Krasinski: Not only was it not hard, it’s probably the best experience on a film set. It felt like summer camp. The only thing I can think of where I was that sad to leave because I was very aware I was leaving behind one of the best experiences I had in my life.
How did Anna Kendrick come into play as your girlfriend in the film?
Krasinski: I’ve known her for a bit. She worked with my wife on “Into the Woods” and was great. I really hired her because she said, “Yes.” I think she has a specificity where this would have been an average girlfriend role but I knew it was more than that. I didn’t want just the girlfriend of the lead guy, instead she’s his true north. Anna understood his mentally and the responsibility that comes with that. I mean she’s dealing with a guy who doesn’t know if he’s in love with her enough to ask her to marry him. And yet she understands him enough to persevere. Very complicated waters to wade through. Otherwise it becomes the bland girlfriend role.
Martindale:Also, she’s edgy!
What do you mean by “edgy”?
Martindale: Well she’s not the pushover gal, the soft girlfriend. She’s got an attitude.
Given the landscape of movies right now, what do you hope people get or see from “The Hollars”?

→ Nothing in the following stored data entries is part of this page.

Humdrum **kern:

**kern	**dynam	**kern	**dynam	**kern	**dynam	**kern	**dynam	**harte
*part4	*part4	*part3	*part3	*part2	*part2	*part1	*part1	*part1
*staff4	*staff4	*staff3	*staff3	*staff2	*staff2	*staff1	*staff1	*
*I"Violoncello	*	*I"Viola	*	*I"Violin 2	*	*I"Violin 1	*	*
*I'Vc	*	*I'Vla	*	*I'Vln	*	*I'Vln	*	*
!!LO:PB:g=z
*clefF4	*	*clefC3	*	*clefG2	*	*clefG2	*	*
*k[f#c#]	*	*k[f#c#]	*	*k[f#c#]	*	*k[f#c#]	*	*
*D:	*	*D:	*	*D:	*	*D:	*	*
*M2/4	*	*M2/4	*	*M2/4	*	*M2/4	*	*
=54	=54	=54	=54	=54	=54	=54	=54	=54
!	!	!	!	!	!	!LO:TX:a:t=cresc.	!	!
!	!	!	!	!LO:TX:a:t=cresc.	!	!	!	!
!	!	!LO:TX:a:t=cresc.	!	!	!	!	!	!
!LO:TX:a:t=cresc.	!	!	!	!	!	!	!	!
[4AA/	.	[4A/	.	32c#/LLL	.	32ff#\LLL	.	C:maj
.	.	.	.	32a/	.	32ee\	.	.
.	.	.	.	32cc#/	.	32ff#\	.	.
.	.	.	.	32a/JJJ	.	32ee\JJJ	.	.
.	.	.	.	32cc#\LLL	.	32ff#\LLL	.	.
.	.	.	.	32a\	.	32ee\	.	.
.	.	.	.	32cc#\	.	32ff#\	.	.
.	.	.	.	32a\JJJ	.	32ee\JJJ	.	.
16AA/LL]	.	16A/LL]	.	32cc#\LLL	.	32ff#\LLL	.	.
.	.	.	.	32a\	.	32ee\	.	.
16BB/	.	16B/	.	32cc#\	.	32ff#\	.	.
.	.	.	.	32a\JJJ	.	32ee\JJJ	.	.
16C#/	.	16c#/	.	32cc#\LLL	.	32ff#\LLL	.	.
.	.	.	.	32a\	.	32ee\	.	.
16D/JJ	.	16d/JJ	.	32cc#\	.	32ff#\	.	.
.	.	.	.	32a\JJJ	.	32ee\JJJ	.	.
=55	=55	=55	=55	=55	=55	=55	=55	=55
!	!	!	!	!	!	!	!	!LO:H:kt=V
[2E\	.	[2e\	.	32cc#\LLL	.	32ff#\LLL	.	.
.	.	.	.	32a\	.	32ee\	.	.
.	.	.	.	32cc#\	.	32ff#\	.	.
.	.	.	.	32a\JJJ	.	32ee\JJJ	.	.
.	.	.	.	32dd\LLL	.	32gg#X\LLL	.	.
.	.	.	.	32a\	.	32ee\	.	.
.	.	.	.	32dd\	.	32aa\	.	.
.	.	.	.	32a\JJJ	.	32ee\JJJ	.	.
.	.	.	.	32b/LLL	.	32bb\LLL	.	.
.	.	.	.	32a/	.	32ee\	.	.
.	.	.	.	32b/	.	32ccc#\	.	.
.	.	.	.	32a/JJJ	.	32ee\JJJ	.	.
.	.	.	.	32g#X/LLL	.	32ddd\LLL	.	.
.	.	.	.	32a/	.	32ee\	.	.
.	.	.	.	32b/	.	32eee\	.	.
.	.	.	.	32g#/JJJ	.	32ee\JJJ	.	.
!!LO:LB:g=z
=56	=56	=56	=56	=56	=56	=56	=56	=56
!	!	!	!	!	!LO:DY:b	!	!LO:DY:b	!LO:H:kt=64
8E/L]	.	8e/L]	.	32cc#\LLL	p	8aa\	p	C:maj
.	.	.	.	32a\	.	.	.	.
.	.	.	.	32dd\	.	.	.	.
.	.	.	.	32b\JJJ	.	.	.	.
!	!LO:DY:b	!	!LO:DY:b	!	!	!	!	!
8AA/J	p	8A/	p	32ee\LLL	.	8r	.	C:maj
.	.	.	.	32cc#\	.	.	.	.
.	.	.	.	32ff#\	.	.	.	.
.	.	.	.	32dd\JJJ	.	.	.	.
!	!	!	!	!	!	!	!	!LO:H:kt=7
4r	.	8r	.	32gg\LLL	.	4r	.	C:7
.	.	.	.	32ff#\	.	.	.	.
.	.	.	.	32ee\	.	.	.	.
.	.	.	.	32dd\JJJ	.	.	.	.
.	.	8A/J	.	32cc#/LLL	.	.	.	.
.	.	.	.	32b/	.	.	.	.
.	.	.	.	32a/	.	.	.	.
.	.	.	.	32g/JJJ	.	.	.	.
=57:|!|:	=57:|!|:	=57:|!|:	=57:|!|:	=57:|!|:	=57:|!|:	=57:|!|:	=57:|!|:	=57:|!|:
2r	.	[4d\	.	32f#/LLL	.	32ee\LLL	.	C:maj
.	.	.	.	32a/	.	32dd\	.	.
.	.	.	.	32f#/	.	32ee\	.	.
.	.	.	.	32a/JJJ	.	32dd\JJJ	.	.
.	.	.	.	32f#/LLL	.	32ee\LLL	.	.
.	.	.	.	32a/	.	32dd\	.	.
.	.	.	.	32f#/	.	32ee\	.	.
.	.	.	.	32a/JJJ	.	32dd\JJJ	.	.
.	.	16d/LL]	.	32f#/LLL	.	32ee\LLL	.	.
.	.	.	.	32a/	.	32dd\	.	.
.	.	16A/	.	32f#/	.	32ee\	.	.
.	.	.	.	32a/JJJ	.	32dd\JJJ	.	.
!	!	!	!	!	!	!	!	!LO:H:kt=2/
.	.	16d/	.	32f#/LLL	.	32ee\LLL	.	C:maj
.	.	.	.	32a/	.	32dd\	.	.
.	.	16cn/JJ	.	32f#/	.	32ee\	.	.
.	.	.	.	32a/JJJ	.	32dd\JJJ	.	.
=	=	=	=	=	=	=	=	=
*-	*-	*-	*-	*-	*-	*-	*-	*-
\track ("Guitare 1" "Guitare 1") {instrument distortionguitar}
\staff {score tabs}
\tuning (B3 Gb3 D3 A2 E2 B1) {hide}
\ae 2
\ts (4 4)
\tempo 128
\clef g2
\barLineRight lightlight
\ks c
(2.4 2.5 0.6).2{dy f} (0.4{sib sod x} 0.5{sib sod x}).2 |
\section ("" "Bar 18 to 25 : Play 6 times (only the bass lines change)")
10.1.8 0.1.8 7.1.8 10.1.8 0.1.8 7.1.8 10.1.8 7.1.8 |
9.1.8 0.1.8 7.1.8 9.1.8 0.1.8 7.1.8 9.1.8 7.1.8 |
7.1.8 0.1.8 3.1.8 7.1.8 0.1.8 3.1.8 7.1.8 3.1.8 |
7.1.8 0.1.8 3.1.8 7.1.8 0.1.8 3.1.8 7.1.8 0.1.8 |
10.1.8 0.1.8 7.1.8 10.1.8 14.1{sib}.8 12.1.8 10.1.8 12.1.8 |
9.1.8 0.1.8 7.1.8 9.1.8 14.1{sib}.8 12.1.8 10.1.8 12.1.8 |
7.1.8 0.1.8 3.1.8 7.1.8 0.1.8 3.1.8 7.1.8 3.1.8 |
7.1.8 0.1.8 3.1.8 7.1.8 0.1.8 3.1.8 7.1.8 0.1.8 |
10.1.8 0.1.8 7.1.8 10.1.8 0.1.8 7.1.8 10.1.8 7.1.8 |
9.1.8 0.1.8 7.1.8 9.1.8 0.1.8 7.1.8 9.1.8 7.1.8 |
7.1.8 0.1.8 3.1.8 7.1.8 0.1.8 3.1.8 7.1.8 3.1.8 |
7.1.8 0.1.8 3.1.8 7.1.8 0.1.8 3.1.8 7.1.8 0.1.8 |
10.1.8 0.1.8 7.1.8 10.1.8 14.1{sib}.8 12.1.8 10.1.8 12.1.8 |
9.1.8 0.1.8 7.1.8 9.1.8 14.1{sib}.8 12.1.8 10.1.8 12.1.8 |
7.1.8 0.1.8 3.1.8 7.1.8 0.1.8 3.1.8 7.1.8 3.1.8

Krasinski: I hope they respond the way I responded the way I did when I read the script, which is beyond a movie there is something very real and honest that you can react to in this movie and it’s a conversation starter. It’s something that universally connects us all, whether you talk to your family or don’t, whether you love them or you don’t – it’s where you’re from. There’s this beautiful existential channel of communication and love that’s always there and in a world that’s pretty chaotic and dramatic in itself, there’s comfort there that your family will be there for you. I had a guy come up to me last week and say, “I love this movie so much, I wish I had a better relationship with my mom because I wanted to call her.” And I told him, “You can! That’s the beauty of it.” We’re constantly looking for place to feel safe and family is some way, shape or form can be a place feel that safety.
Martindale: If you think you’re going to see one movie, I think you’ll be pleasantly surprise that it is not that movie. And yes, go home and call your mother. It’s never too late.
What was your favorite moment while working on this film?
Martindale: I loved John shaving my head, him looking at me and saying, “I’ll do it.” We can’t even look at each other when we talk about that.
Krasinski: For me, the moment when Margo broke down. It’s a gauntlet that’s thrown down that I think I was just lucky to have been there for as an actor, director or creative person in general. That’s how you do your job and bring true humanity and love to something that is fake. She brought a reality to it that I think is so unbelievable powerful to it that I’m just honored she was in my movie.
Martindale: Well, I was honored to be in his movie.